### 抜粋文
* * * * *

パーキンソン病における自律神経障害の影響と対策

コラム2024/06/17

パーキンソン病における自律神経障害の影響と対策

パーキンソン病の日常臨床では運動症状が重視されがちですが、自律神経障害も生活の質に大きな影響を与えるため重要です。自律神経障害は生活様式の見直しや薬物治療によって軽減する場合があり、意識したケアが必要です。自律神経障害には心血管系、消化器系、泌尿器系、皮膚血管系の障害が含まれます。

自律神経障害の詳細

自律神経障害は、便秘や心臓交感神経障害がパーキンソン病の前駆症状として現れることが知られています。ブラークのレビー小体進展仮説によれば、自律神経障害は末梢から中枢へと進行する可能性があり、早期診断においても重要です。

心血管系の自律神経障害

起立性低血圧

起立性低血圧は、寝た状態から立ち上がった際に血圧が低下し、めまいやふらつきを引き起こします。重度の場合は失神も伴います。疲労感、頭痛、肩こりといった症状も見られます。対応策として、弾性ストッキングの着用や塩分・水分摂取、段階的な起立動作の指導があります。メタ解析によると、パーキンソン病患者の約30%に見られ、特に罹病期間が長い人や運動症状の重い人に多いです。

食事性低血圧

食事性低血圧は、食後に血圧が低下し、特に朝食後に立ち上がってトイレに行く際にめまいや失神を引き起こします。通常は、食後に心拍数の増加と血管収縮で血圧低下を防ぎますが、自律神経障害によりこの働きが不十分となります。病変部位としては、辺縁系、延髄毛様網様体、脊髄中間外側核、交感神経節後線維などが考えられます。

* * * * *

### 所与の記録
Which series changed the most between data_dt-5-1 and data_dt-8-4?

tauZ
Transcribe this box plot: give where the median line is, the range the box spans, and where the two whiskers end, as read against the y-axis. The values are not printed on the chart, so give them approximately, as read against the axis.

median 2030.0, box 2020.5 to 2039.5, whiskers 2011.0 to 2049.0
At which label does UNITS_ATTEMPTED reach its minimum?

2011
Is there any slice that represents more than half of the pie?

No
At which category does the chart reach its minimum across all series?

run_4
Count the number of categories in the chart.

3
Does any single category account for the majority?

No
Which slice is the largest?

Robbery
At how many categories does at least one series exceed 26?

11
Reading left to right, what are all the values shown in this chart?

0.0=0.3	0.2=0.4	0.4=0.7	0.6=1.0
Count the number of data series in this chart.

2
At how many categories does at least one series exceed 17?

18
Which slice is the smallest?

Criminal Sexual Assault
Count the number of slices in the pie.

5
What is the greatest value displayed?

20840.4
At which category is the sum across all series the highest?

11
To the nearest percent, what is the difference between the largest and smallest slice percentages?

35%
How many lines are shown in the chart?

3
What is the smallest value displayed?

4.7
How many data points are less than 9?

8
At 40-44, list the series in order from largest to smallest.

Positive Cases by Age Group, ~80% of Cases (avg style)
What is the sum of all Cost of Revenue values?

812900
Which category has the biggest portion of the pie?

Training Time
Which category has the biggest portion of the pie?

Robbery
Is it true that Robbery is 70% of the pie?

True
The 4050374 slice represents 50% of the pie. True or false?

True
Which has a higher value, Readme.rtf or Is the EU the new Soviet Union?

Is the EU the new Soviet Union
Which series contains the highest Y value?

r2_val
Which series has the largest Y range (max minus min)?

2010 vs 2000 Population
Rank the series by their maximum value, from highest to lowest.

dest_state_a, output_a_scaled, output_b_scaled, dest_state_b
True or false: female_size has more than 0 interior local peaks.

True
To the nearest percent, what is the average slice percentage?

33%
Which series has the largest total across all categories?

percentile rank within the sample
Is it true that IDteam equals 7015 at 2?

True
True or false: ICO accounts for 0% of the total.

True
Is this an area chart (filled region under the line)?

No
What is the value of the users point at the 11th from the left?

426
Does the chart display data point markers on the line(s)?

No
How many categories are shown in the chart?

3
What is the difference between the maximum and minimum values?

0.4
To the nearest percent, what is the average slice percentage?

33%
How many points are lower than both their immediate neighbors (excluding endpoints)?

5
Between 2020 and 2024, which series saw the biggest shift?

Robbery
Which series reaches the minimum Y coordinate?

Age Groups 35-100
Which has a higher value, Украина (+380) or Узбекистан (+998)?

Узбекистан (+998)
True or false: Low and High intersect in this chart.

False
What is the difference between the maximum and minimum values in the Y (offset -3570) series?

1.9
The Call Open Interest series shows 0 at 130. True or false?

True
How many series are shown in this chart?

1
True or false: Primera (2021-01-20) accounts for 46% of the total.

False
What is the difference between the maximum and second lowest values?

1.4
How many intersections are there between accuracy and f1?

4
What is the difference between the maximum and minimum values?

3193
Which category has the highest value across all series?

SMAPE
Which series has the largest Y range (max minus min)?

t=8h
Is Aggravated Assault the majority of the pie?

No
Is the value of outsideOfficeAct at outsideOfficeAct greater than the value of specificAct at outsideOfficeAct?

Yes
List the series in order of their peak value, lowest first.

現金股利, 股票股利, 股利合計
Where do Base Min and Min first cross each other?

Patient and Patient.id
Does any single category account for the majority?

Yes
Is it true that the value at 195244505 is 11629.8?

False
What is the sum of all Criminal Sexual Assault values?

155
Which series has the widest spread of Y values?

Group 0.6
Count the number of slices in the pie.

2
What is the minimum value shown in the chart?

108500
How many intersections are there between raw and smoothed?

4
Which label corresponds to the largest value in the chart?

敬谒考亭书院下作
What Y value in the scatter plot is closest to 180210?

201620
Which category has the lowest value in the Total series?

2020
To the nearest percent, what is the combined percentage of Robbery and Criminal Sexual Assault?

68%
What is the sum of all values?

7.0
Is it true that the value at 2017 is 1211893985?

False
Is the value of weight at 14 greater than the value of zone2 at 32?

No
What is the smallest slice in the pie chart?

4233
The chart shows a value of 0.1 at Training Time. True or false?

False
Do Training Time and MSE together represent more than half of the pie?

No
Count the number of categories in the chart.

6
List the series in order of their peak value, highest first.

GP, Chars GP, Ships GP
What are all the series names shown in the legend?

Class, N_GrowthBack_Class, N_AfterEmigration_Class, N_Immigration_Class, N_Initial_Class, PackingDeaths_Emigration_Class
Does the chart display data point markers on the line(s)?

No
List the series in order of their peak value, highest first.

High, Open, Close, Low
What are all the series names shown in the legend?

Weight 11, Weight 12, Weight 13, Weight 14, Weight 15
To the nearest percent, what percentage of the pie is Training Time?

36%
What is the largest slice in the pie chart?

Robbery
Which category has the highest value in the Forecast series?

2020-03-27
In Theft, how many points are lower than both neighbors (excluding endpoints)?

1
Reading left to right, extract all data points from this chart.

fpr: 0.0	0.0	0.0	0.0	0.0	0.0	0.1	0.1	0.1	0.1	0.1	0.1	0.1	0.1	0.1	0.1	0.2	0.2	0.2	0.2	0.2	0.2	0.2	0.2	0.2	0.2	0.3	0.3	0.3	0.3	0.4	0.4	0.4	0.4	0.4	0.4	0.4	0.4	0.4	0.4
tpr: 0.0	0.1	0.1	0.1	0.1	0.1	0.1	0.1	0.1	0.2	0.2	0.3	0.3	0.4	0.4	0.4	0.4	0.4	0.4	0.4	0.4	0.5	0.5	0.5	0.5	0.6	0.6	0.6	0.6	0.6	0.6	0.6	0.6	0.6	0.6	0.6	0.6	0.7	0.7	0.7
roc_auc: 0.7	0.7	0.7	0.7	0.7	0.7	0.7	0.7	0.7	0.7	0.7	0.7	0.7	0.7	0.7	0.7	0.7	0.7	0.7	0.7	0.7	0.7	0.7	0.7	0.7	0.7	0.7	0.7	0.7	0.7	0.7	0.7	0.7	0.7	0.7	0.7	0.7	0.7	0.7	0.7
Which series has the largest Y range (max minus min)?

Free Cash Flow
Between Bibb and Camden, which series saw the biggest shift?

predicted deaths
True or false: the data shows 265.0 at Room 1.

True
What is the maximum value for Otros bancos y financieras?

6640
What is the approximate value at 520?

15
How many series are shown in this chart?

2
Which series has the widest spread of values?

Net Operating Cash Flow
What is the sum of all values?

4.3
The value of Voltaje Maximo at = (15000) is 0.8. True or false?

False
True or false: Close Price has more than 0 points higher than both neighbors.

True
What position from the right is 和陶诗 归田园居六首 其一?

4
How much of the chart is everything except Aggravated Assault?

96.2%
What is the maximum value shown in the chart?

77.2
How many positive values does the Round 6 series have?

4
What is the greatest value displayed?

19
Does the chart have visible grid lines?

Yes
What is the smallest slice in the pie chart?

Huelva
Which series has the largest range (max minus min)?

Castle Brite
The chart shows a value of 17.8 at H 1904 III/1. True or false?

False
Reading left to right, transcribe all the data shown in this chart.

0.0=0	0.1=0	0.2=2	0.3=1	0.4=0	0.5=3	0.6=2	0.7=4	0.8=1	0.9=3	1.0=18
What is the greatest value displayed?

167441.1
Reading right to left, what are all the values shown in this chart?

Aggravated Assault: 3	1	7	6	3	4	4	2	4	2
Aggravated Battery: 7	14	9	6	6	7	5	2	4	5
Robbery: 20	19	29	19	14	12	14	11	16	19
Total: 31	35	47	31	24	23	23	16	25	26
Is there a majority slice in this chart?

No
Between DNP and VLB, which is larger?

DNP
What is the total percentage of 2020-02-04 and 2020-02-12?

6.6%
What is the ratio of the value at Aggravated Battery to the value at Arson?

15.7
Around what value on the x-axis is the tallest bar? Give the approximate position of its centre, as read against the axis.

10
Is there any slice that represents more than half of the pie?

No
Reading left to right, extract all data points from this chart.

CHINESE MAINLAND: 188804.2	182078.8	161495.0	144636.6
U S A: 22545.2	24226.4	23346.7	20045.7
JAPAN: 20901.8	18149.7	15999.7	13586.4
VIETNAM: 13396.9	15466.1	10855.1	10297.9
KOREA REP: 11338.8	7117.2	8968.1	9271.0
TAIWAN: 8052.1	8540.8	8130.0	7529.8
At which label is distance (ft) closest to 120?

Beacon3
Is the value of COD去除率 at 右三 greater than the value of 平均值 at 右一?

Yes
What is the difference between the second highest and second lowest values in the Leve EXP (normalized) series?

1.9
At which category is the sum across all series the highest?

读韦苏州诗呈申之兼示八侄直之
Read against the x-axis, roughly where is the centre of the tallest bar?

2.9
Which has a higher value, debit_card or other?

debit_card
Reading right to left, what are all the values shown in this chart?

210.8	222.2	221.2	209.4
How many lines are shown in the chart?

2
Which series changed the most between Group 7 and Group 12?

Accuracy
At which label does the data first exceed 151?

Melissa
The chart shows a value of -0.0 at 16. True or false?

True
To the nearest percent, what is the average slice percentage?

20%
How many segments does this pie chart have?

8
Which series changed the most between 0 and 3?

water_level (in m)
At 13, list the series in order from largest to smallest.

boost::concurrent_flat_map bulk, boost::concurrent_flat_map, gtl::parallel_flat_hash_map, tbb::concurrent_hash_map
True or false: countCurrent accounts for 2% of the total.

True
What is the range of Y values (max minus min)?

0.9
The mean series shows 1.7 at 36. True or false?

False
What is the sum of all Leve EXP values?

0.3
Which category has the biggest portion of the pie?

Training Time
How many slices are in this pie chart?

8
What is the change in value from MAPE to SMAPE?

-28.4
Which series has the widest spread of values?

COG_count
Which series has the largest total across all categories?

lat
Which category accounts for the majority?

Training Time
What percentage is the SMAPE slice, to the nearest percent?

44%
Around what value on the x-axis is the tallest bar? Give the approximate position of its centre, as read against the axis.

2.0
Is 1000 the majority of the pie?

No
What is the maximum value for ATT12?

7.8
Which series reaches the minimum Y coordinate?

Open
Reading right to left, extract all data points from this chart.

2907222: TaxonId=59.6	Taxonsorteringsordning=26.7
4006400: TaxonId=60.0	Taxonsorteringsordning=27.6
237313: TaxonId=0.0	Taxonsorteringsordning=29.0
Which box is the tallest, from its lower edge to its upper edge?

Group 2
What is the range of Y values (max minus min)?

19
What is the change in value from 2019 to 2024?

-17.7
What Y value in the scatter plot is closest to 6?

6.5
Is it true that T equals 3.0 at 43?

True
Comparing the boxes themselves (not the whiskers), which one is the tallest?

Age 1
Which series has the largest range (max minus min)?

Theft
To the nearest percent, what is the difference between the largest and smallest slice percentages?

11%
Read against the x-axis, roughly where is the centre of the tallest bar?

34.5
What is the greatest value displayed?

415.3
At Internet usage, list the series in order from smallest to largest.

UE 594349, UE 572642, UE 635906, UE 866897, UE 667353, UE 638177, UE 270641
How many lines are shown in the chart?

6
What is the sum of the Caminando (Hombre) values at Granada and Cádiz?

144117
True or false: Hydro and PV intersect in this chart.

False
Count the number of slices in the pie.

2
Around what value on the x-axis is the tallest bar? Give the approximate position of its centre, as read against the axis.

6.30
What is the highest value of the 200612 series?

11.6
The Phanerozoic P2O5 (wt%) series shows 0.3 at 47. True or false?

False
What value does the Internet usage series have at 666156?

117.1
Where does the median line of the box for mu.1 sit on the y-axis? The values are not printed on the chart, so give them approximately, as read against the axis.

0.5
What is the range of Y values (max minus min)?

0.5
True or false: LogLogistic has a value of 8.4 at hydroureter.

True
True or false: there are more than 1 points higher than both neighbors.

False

* * * * *

### 取り組む課題
**A)** パーキンソン病の自律神経障害についての抜粋文では、メタ解析によると起立性低血圧はパーキンソン病患者のおよそ何%に見られるとされていますか？
**B)** パーキンソン病の自律神経障害についての抜粋文を、最後の文の後から書き進めてください。

### 解答一覧
**A)** 約30%です。

**B)**
臥位高血圧

臥位高血圧は、臥床時に血圧が上昇する状態です。臨床現場での対応が難しく、特に夜間の管理が課題となります。対策として、夜間は頭部を挙上し、下肢を下垂させて寝るよう指導します。

治療法

薬物治療としては、抗パーキンソン病薬のドロキシドパ(ドプス)がありますが、効果が乏しい場合が多く、エチレフリン、メチル硫酸アメジニウム、ミドドリン、フルドロコルチゾンを組み合わせて使用します。臥位高血圧に対しては、生活指導をしっかり行い、患者や介護者への教育も重要です。

評価方法

ヘッドアップティルト試験

ベッドを60°まで起こし、3分以内に収縮期血圧が20mmHg以上、または拡張期血圧が10mmHg以上低下した場合を陽性とします。

パーキンソン病患者の生活の質に重要な影響を与えるため、自律神経障害を意識したケアは非常に重要です。主な症状として、心血管系の起立性低血圧、食事性低血圧、臥位高血圧があります。起立性低血圧には弾性ストッキングの着用が有用です。自律神経障害は生活様式の見直しや薬物治療で軽減することがあり、生活指導と内服管理を併せて行うことが求められます。